Monday, Oct. 28, 1946

Old Plays in Manhattan

Broadway revived almost a record number of plays last week:

Lady Windermere's Fan (by Oscar Wilde; produced by Homer Curran in association with Russell Lewis & Howard Young) is second-rate Wilde and 54 years old. Its always trumpery plot, fitted out with soliloquies and asides, has become the quaint tosh of which burlesques are made. Its dialogue can be high-flown as well as sharp-cut, and some of its epigrams are distinctly tarnished.

But it has its very bright side too. It has some of Wilde's most glittering sayings ("Experience . . . is simply the name men give to their mistakes"; "I can resist everything except temptation"). It has some of the best fooling and chatter that Wilde, a master of both, ever wrote. It brings to high life a touch of style and more than touch of snob appeal. All this pleasantly gilds its tale of a Woman with a Past who Lady Windermere, not knowing it was her own mother, thought was carrying on with her husband; .and who smirched her reputation a second time to save her daughter's.

Last week's revival was saved by its dash, Cecil Beaton leading the way with his gaudily handsome sets and wonderful costumes. Not all the cast could keep up with him, but Estelle Winwood got robust comedy out of the gossipy Duchess of Berwick, and England's lovely Penelope Ward got style, presence, even a sort of believableness into the proud, priggish young Lady Windermere.

The Duchess of Malfi (by John Webster; adapted by W. H. Auden; produced by Paul Czinner), though one of the most famous of Elizabethan dramas, received its first Broadway production in 88 years. From a theatrical standpoint, there were possibly reasons to explain the delay. For all its magnificent flashes of drama and snatches of poetry, The Duchess moves slowly, mounts uncertainly, lets its fire go out between quick, bright blazes. It lacks, too, the humanity that a Shakespeare could fuse with horror; Webster's tale of the rich, widowed young Duchess who remarries in secret, fearing her rapacious brothers' wrath, and is stalked and finally strangled by them, has an air of chill, a sense of night.

Yet The Duchess could be far more impressive on the stage than it ever seemed last week. Even with Poet Auden's cuts* the play had, perhaps, to be slow of pace. But it did not have to be so barren of atmosphere or thin of texture. Nor need it have been acted, and frequently overacted, in so many manners with so little style. Only Elisabeth Bergner as the Duchess played with anything like stature. Passable in an important role, and using whiteface, was Negro Actor Canada Lee.

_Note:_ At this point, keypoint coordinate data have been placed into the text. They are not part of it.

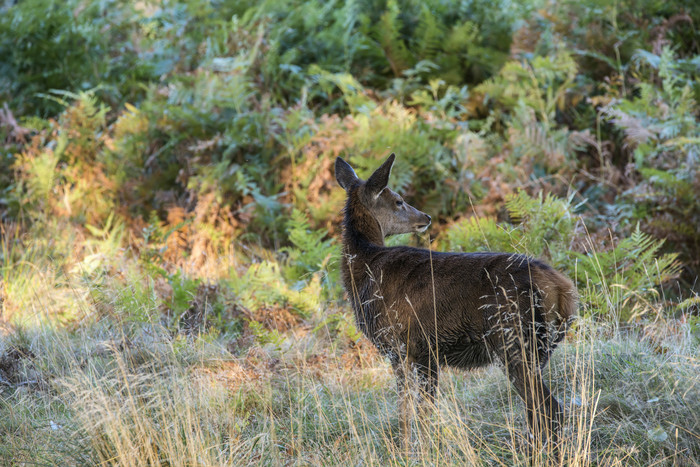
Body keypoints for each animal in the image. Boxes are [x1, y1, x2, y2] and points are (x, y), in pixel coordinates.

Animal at [336, 154, 576, 458]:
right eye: (399, 201)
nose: (425, 217)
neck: (363, 272)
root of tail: (562, 289)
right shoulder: (426, 352)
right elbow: (423, 409)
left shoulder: (400, 344)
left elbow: (406, 410)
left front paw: (408, 452)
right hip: (536, 347)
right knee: (538, 410)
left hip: (514, 340)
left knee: (548, 408)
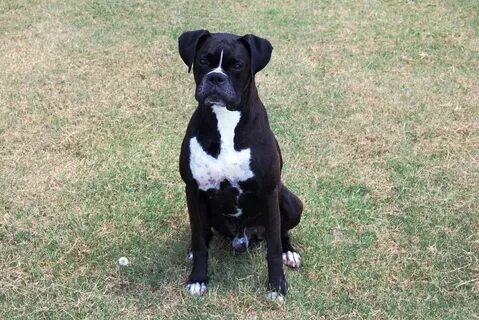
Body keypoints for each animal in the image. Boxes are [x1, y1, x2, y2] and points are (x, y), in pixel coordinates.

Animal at [178, 29, 302, 300]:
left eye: (236, 65)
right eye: (203, 60)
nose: (216, 78)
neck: (225, 118)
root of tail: (243, 237)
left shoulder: (269, 192)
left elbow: (273, 247)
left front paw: (276, 286)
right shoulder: (193, 190)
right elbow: (200, 242)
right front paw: (197, 278)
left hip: (291, 201)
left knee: (282, 233)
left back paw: (289, 252)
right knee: (203, 233)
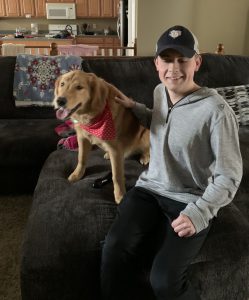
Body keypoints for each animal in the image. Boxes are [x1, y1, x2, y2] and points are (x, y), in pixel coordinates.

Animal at [53, 69, 149, 204]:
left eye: (79, 87)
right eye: (62, 84)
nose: (59, 101)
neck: (92, 115)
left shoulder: (115, 149)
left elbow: (116, 175)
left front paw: (120, 195)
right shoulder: (82, 138)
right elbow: (81, 159)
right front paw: (77, 174)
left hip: (145, 131)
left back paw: (145, 156)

Lysistrata (adapted by Gilbert Seldes from the Greek of Aristophanes; produced by James Light. & Max Jelin) is built, as all the world knows, on a great satiric idea--that of having women end a long war by locking their mates out of their bedrooms until they give up fighting. Moreover, Aristophanes' lusty, ribald spirit still vibrates after 2,300 years.

But 2,300 years has seen one or two changes in stage method and technique, and only a very brisk and inventive production--such as Broadway got 16 years ago with Miriam Hopkins, Ernest Truex and Sydney Greenstreet in the cast--can make Lysistrata's joke funny enough for a whole evening. Last week's all-Negro production never even got off to a promising start.

Naughty-Naught (book by John Van Antwerp; music & lyrics by Richard Lewine & Ted Fetter) is a hiss-the-villain burlesque of turn-of-the-century college life--a sort of Frank Merriwell at Yale served up with beer & pretzels--that had a nice off-Broadway run in 1937. But such things have gone on & on since 1937, they are all much alike, and each one, to get by, calls for stronger drinks and steadier drinking than the last.

* And at least one addition, ascribing incestuous feelings to one of the Duchess' brothers.